TRY IT: Beginning with the line containing "left shoulder: (732, 529)" and ending at the last line of the data, set down every line exactly, leaving out all pictures.

-- STORED DATA follows --

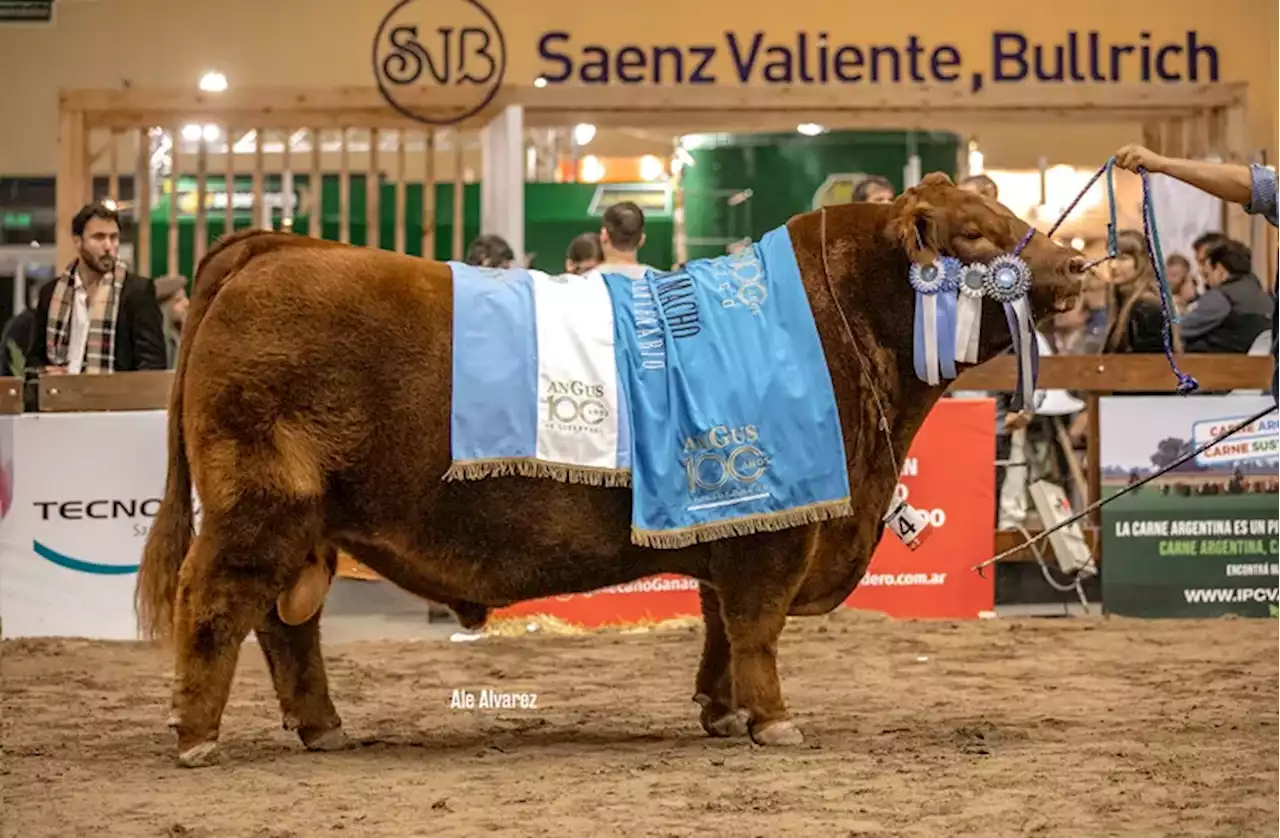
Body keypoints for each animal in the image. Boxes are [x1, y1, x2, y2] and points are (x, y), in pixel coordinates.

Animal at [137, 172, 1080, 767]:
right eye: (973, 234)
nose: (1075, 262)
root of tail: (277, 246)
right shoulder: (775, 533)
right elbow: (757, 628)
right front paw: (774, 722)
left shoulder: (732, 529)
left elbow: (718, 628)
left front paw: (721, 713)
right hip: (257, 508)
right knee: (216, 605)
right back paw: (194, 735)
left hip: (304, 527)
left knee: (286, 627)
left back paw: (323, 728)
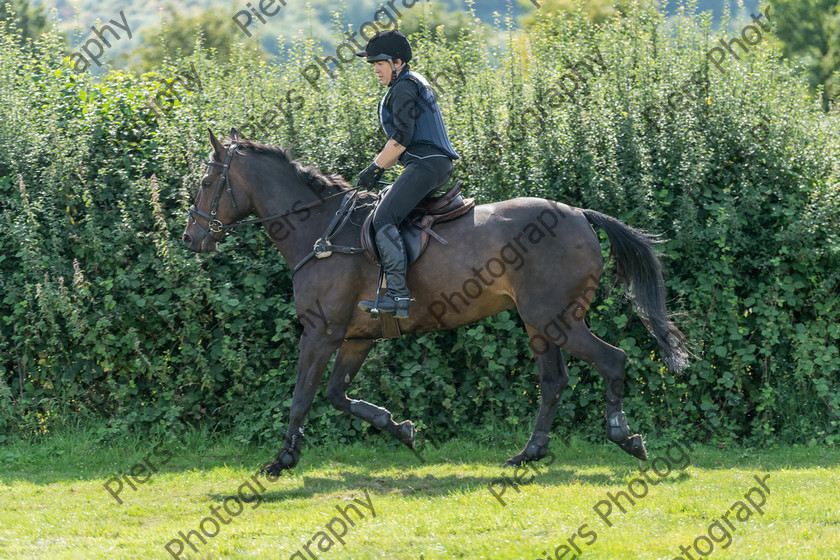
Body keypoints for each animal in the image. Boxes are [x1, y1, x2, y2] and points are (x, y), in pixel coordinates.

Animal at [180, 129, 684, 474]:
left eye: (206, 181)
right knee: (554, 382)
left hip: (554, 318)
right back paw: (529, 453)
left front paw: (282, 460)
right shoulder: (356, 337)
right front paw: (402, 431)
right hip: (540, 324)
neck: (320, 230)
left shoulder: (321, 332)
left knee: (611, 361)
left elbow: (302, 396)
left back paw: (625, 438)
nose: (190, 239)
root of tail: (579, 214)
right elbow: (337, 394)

-- STORED DATA concluded --

EXERCISE RESULT:
left shoulder: (732, 529)
left elbow: (718, 628)
left front paw: (721, 713)
right hip: (257, 508)
right knee: (216, 605)
right back paw: (194, 735)
left hip: (304, 527)
left knee: (286, 627)
left back paw: (323, 728)
Body keypoints for each animal in the image. Boxes are [x1, y1, x2, y2] and points are (x, y), in pixel coordinates.

Animal at [180, 129, 684, 474]:
left eye: (206, 181)
right knee: (554, 382)
left hip: (554, 318)
right back paw: (529, 453)
left front paw: (282, 460)
right shoulder: (356, 337)
right front paw: (402, 431)
right hip: (540, 324)
neck: (320, 230)
left shoulder: (321, 332)
left knee: (611, 361)
left elbow: (302, 396)
left back paw: (625, 438)
nose: (190, 239)
root of tail: (579, 214)
right elbow: (337, 394)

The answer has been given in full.